Comece misturando caseína, álcool polivinílico, polivinilpirrolidona e BSA com pH sete para preparar o tampão do ensaio. Em seguida, prepare a imunoglobulina G de coelho a 10% em tampão de ensaio para fazer o tampão de diluição da amostra. Preparar o volume da mistura de esferas de trabalho necessário para o ensaio.
Em seguida, descongele o SARS-CoV-2 preparado e controle os sobrenadantes a quatro graus Celsius por uma hora. Rotule e organize oito tubos de microcentrífugas de 1,5 mililitro cada um para SARS-CoV-2 e sobrenadantes de controle. Para criar a diluição mais alta de cada sobrenadante, combine 600 microlitros do sobrenadante com o tampão de diluição da amostra em tubos devidamente marcados, seguido de um breve vórtice do tubo para misturar.
Transferir sequencialmente 400 microlitros do sobrenadante de um é para um sobrenadante diluído para o tubo de diluição seguinte. Vortex breve de cada sobrenadante diluído antes de prosseguir com a próxima diluição. Em seguida, pegue a mistura de grânulos de trabalho pré-preparada após o vórtice por 30 segundos e adicione cinco microlitros a cada poço atribuído de uma placa de microtitulação de fundo plano de 384 poços.

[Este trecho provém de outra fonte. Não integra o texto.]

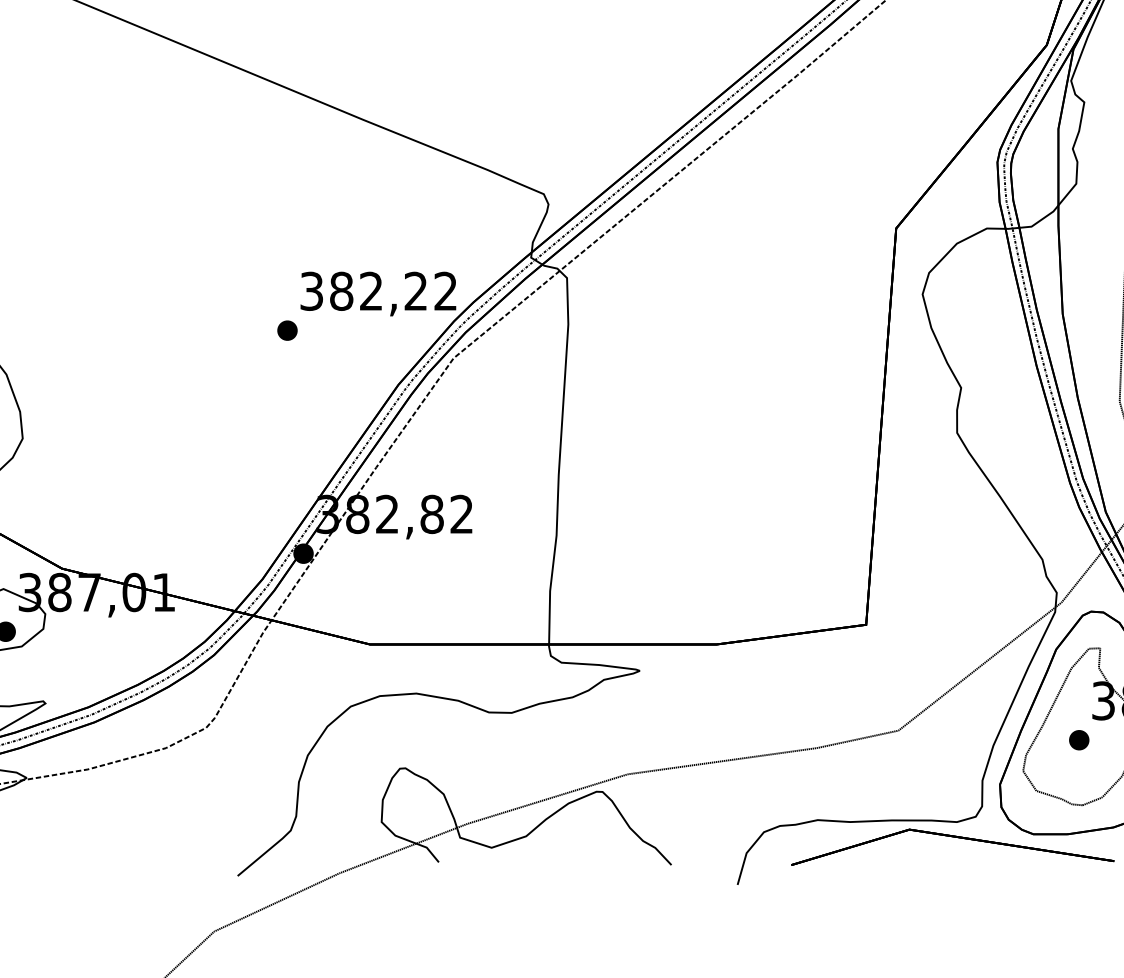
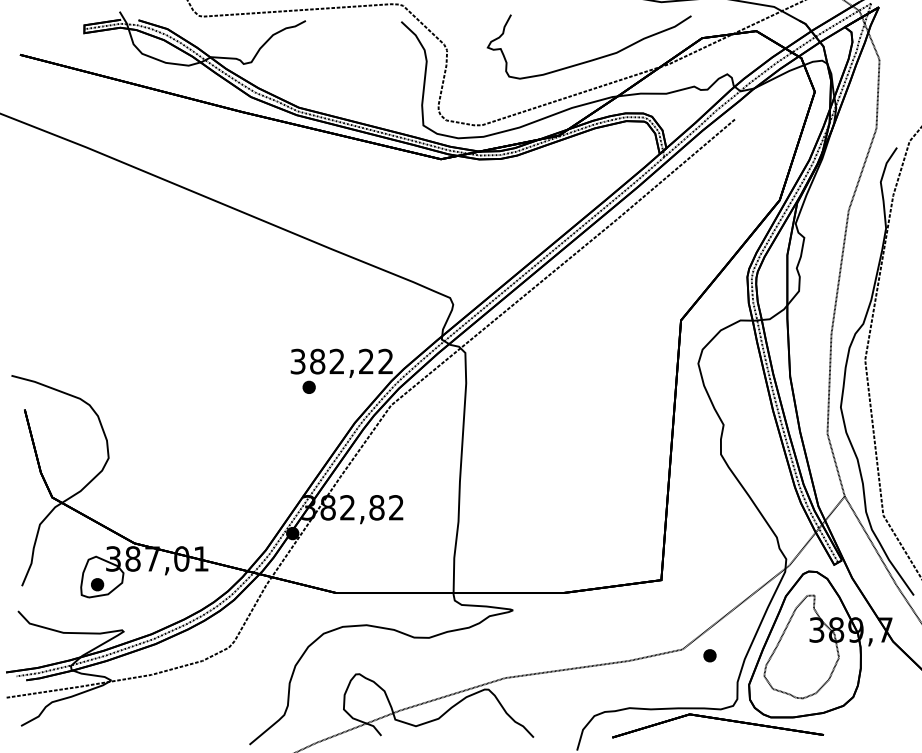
part: (286, 329) -> (308, 386), moved
part: (1078, 739) -> (709, 655), moved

Adicione 45 microlitros da diluição do sobrenadante preparada aos poços designados contendo microesferas na placa de 384 poços. Sele a placa e incube durante a noite em um agitador orbital a 650 RPM no escuro à temperatura ambiente. Depois de remover a placa de microtitulação do agitador orbital, centrifugue a placa a 931g por um minuto.

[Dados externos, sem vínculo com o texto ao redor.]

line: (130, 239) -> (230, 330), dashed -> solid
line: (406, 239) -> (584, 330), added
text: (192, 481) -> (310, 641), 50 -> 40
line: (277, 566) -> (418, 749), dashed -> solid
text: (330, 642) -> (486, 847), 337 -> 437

Em seguida, remova o selador de placas. Para imobilizar as contas, coloque a placa de microtitulação em um separador de placa magnética por 30 segundos. Com a placa de microtitulação ainda posicionada no separador magnético, aspirar o sobrenadante dos grânulos imobilizados por ímã.

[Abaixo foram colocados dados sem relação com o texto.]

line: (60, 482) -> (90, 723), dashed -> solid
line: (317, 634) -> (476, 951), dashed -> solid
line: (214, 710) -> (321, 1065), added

Depois de remover a placa de microtitulação do separador magnético, adicione 60 microlitros de PBST a cada poço contendo esferas. Em seguida, pegue cinco tubos de 1,5 mililitro para preparar diferentes misturas de detecção. Adicione anticorpo monoclonal humano anti-S1 e fragmentos variáveis de cadeia única marcados com FLAG direcionados à proteína spike na partícula SARS-CoV-2 a cada tubo.
Adicione 50 microlitros por poço da mistura apropriada de cadeia única, específica para fragmentos variáveis e detecção de picos às microesferas lavadas. Sele a placa de microtitulação e incube conforme mostrado anteriormente. Em seguida, centrifugue a placa de microtitulação.
Lave o excesso de reagente de detecção de picos dos grânulos com 60 microlitros de PBST três vezes. Em seguida, prepare uma solução fluorescente consistindo de imunoglobulina G anti-humana conjugada com PE junto com violeta brilhante para 21 anticorpos anti-FLAG conjugados. Adicione 50 microlitros por poço de mistura de solução fluorescente às microesferas lavadas e incube conforme mostrado anteriormente.
Em seguida, gire para baixo a placa de microtitulação. Lave o excesso de mistura de solução fluorescente das microesferas com 60 microlitros de PBST. Suspenda as microesferas em 60 microlitros de PBST a partir da última etapa de lavagem.
Em seguida, analise a placa em um sistema de análise de fluxo de repórter duplo com as configurações desejadas. Na diluição de sobrenadantes de células infectadas por SARS-CoV-2 em ambos os canais repórteres, foi observado um sinal dependente da concentração. Três dos cinco fragmentos variáveis de cadeia única podem detectar o vírus em diluições tão baixas quanto um a 18.
Para os dois fragmentos variáveis de cadeia única restantes, o vírus é detectável em diluições tão baixas quanto um a seis.